The behavioral processes of learning and memory are reflected at the cellular level by changes in synaptic plasticity. In simple terms, synapses are not static, but rather subject to rapid modulation in strength and/or structure. Among many mechanisms that may alter synaptic performance, those that affect the probability and/or amount of neurotransmitter release at the active zone (AZ) are widespread in the CNS. Indeed, it is well established that the rate and extent to which the AZ reloads and primes vesicles to fusion competency dictates the rate at which neurons may sustain normal action potential mediated synaptic transmission. Sustained secretion from neuroendocrine cells is also defined by the rate of recruitment, docking, and priming of dense core secretory granules. Remarkably, similar sets of proteins have been identified in neurons and neuroendocrine cells that act to replenish and prime secretory vesicles to fusion competency. Yet, an understanding of the spatio-temporal dynamics, functional inter-relationships, and structural arrangement of these proteins remains poorly understood. Our laboratory applies a multidisciplinary approach towards developing a mechanistic understanding of the molecular pathways that control regulated exocytotic events at synapses and in neuroendocrine cells. Our long-term goal is use the information to identify deficits in the signaling pathways and exocytotic process that underlie specific neurodegenerative disease states and of pathophysiological imbalances in neurohormone secretion.

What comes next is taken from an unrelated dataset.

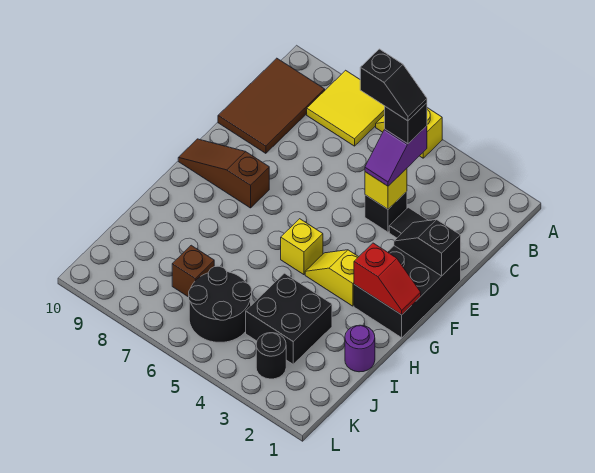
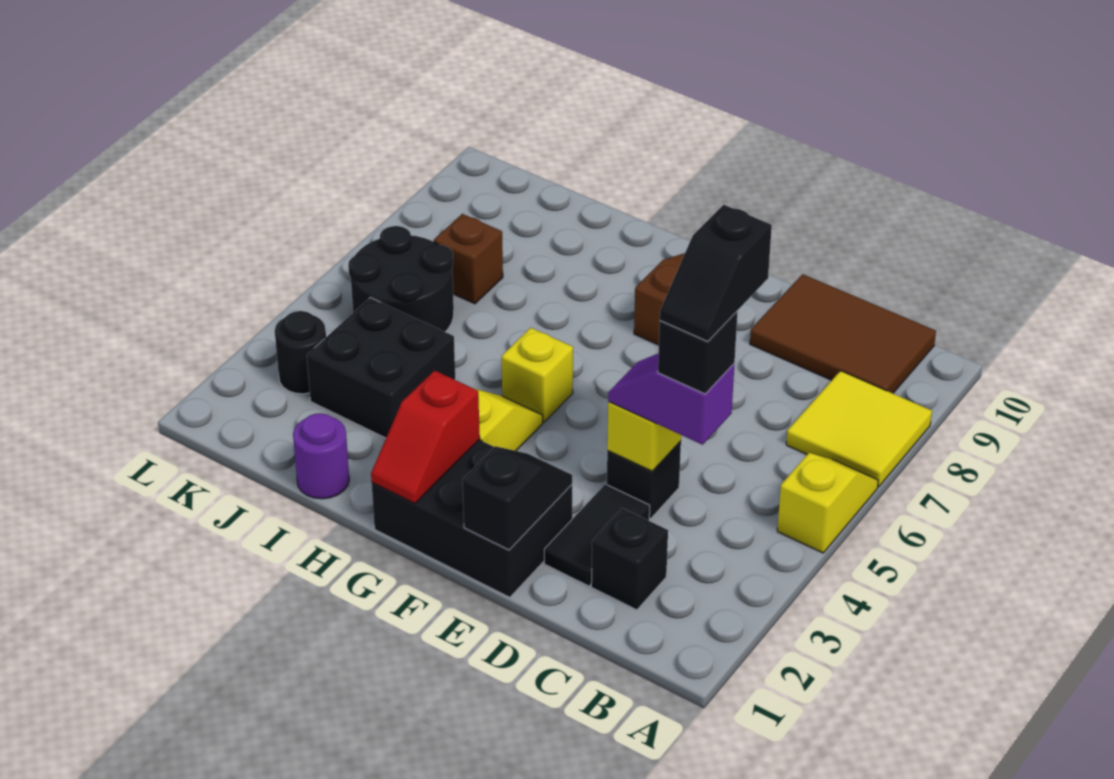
none -> black 1x1 brick [591,508,668,610]

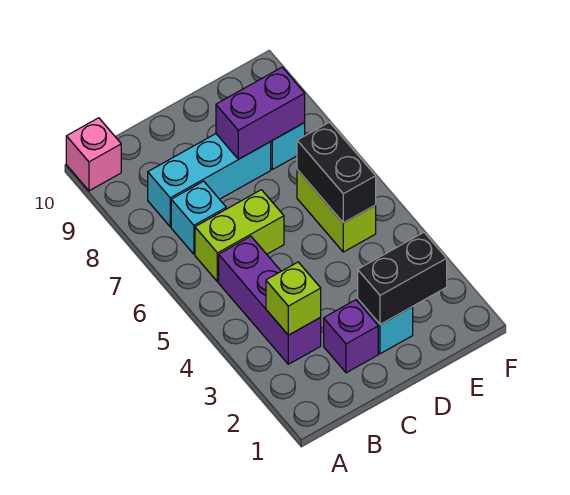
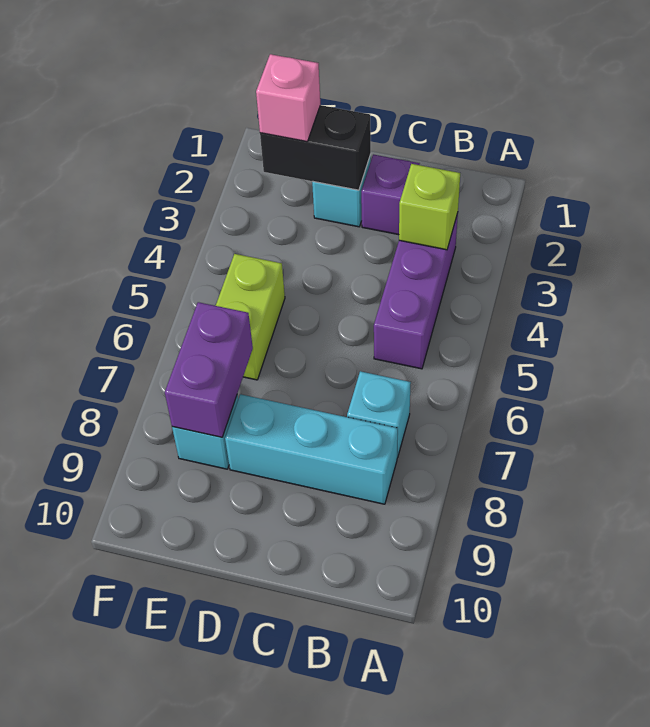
pink 1x1 brick [66,118,121,191] -> pink 1x1 brick moved to [256,54,320,142]
lime 1x2 brick [195,190,284,282] -> none
purple 1x2 brick [216,67,305,159] -> purple 1x2 brick turned to [165,302,253,437]
black 1x2 brick [297,122,376,223] -> none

Currently under intense investigation are projects to identify and understand signaling processes that control the formation & disassembly of those molecular complexes that regulate neurotransmitter release. Among the molecular assemblies critically important to neurotransmitter release is the formation of SNARE core complexes composed of a vesicle delimited R-SNARE protein (VAMP) with plasma membrane localized Q-SNARE proteins (SNAP25, & Syntaxin). Controlling the rate or extent of SNARE core complex formation exerts a profound influence on neurotransmitter and neurohormone release. We work on different identifying and defining the spatial and temporal dynamics, as well as mechanism(s) of action, of specific regulators of SNARE complex formation. One of these is a protein termed Tomosyn, which is a soluble R-SNARE protein that when activated reduces formation of fusion competent SNARE core complexes and neurotransmitter release. Additional regulators under investigation include a number of active zone proteins known to strongly influence the probability of vesicle release. We use combinations of state of the art molecular, imaging and electrophysiological methodology to image protein and vesicle mobility in living cells, to quantify the dynamic assembly/dissolution and functional consequences of protein complexes.
An additional important focus of research in the laboratory centers on understanding regulatory controls on insulin secretion from pancreatic β-cells. Secretion of insulin is essential for the maintenance of glucose homeostasis and for tissue development and growth. Insulin is normally secreted at rates and times appropriate to maintain blood glucose levels within a narrow range. Type-2 diabetes occurs when the ability of β-cells to release insulin is insufficient for proper regulation of glucose and lipid metabolism. This problem is further complicated by an excessive demand for insulin, which may arise, in part, as a result of insulin-resistance of peripheral tissues. Our studies focus on defining the role and regulation of Rab proteins that are involved in glucose induced insulin secretion (GSIS). Among the Rab proteins in β-cells, Rab27A is critically important in regulating the terminal events in GSIS. Yet, to date little is known on regulation of RAb27A, the role of specific effectors (many effectors have been identified), or the specific molecular mechanisms by which Rab27A tunes secretory throughput.